7777777 · 03/01/2006 12:39

hi badperson, sorry your having a crap time. ive been put on tabs to stop my hormones working cause im such a misery and can get really too stressed. im the same in that before my 2 ds, now 14months i was happy, likeable, felt attractive, always told i had a lovely smile and had fun with my elder ds 11yrs, my phone rang constantly with all my mates. now my phone never rings unless its my mum checking on me, i feel ugly, worthless, boring and never smile!im so releived that im not alone, i hope you can see your gp and sort yourself out, its prompted me to go back to mine reading your story.x

Carmenere · 03/01/2006 12:41

You still are that gorgeous person that you think you used to be, you have just been snowed under by the shit that life throws at you.

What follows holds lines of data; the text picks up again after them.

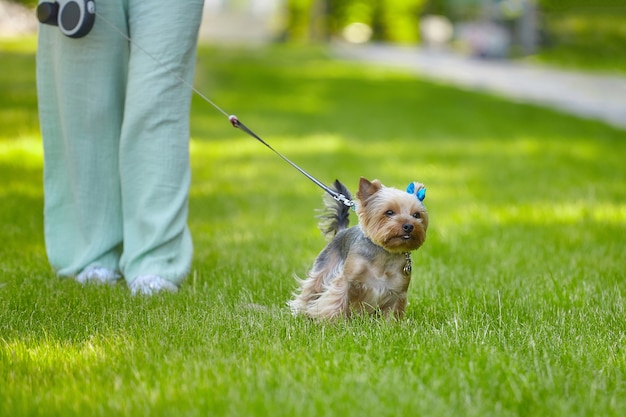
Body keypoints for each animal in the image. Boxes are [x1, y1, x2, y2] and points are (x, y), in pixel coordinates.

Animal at [288, 176, 426, 318]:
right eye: (389, 212)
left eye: (416, 215)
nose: (409, 226)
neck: (385, 253)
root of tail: (342, 230)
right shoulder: (346, 279)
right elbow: (337, 300)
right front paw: (331, 320)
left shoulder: (398, 291)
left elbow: (393, 312)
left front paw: (391, 323)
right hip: (324, 269)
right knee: (311, 288)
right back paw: (299, 312)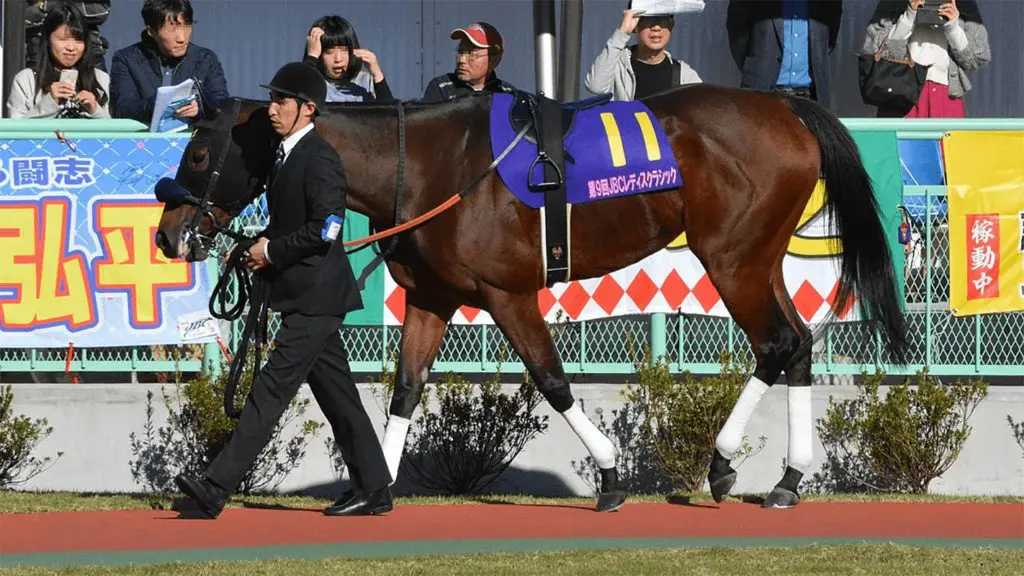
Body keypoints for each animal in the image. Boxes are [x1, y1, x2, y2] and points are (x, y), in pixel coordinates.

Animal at [153, 84, 909, 512]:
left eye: (199, 153)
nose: (167, 234)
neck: (426, 163)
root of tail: (785, 106)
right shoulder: (432, 298)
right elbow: (404, 390)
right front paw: (376, 487)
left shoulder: (507, 293)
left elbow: (551, 380)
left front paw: (609, 477)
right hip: (759, 258)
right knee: (797, 344)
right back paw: (785, 479)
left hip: (732, 258)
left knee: (777, 342)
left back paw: (726, 464)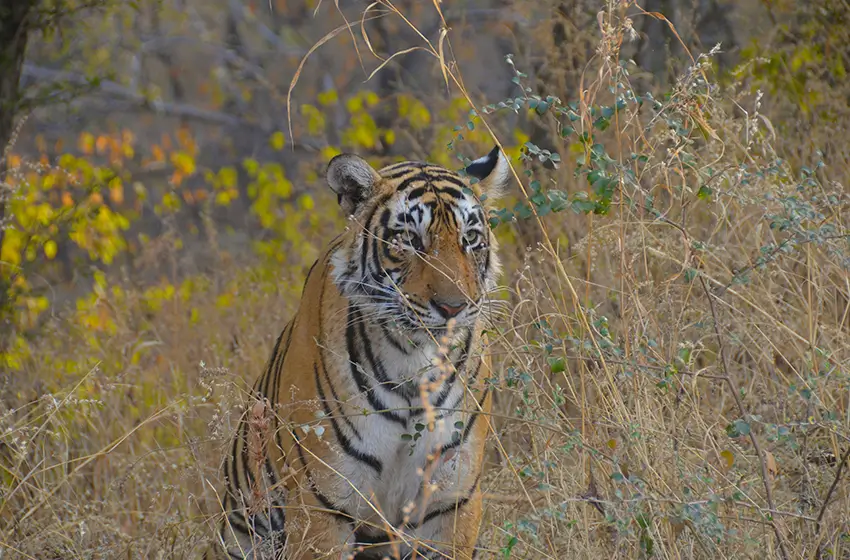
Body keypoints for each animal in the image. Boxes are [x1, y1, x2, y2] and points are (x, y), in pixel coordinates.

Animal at [206, 145, 509, 560]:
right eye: (409, 240)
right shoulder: (324, 503)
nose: (453, 307)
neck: (414, 362)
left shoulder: (451, 498)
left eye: (471, 238)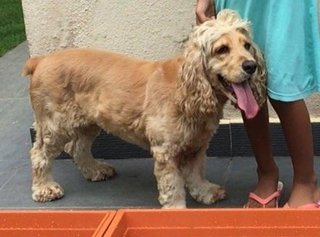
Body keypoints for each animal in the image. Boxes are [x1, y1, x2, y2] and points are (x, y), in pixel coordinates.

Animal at [23, 10, 266, 207]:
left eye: (246, 45)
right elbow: (173, 186)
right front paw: (177, 209)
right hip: (55, 124)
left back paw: (95, 170)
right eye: (222, 49)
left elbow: (196, 172)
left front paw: (205, 192)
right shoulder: (165, 150)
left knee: (77, 147)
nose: (251, 65)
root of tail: (40, 60)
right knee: (39, 153)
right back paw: (45, 188)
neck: (186, 88)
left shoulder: (197, 143)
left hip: (88, 122)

Try to reconnect with that bright and happy self inside and don't give up on cuddling your dp. Don't ask him to kiss you, just kiss him.
Sorry if I am sounding a bit 'therapised' I mean well.

badperson · 03/01/2006 12:42

i dont think so, small things seem like huge problems and i cant handle things well anymore.
i tried to talk to my health visitor before christmas, but she even had to ask me my name half way through conversation so i just thought whats the point.
ive rang this morning my cpn that used to come round, shes not in till next week, but she may be able to come back round for a chat, i dont know

OP posts:
gravity · 03/01/2006 12:43

is there anything you really enjoy doing for you?

badperson · 03/01/2006 12:45

hi 7777777, it does help to know your not alone, but we need to get out of it dont we.

carmenere, you sound great, like you really know me or know what your talking about.
you are all really helping, i am still sat here on and off crying and feeling guilty cos my dd is happily playing as if she 'knows' i need a bit of support

OP posts:
Carmenere · 03/01/2006 12:47

Well imo you have to ignore the small stuff and concentrate on the big things ie you, pnd, your relationship. You need help, and you have made a move to help yourself, so that at least is a step in the right direction.

badperson · 03/01/2006 12:47

gravity..i dont know, i dont think of myself anymore, i think thats what gets to dp, im such a contrast to who/what i used to be...i used to be a hairdresser then managed a mobile phone shop for 6 years with umpteen staff to sort out, interviews, targets, selling...now that sounds like a whole different person.

i honestly cannot answer your question..i dont know, sorry that sounds pathetic i know

OP posts:
Carmenere · 03/01/2006 12:50

Notabadperson (my new name for you, I urge you to go and change to it). I have been where you are and feel for you, and while I am a long way from being 100 percent on top of things I am feeling much more optimistic about life atm. I just wanted to let you know that there is a way out of these feelings.

gravity · 03/01/2006 12:54

i wont listen to that! and dont say it again - you are NOT pathetic!

when i got down, refused ad (tbh they scared the crap out of me at the time)my gp advised me to do something for myself once a day (i tried but i didnt do it every day) even if its just go for a walk by yourself somewhere pretty.... anything....my god girl your a hairdresser - you can work miracles, you need to dig deep and find you.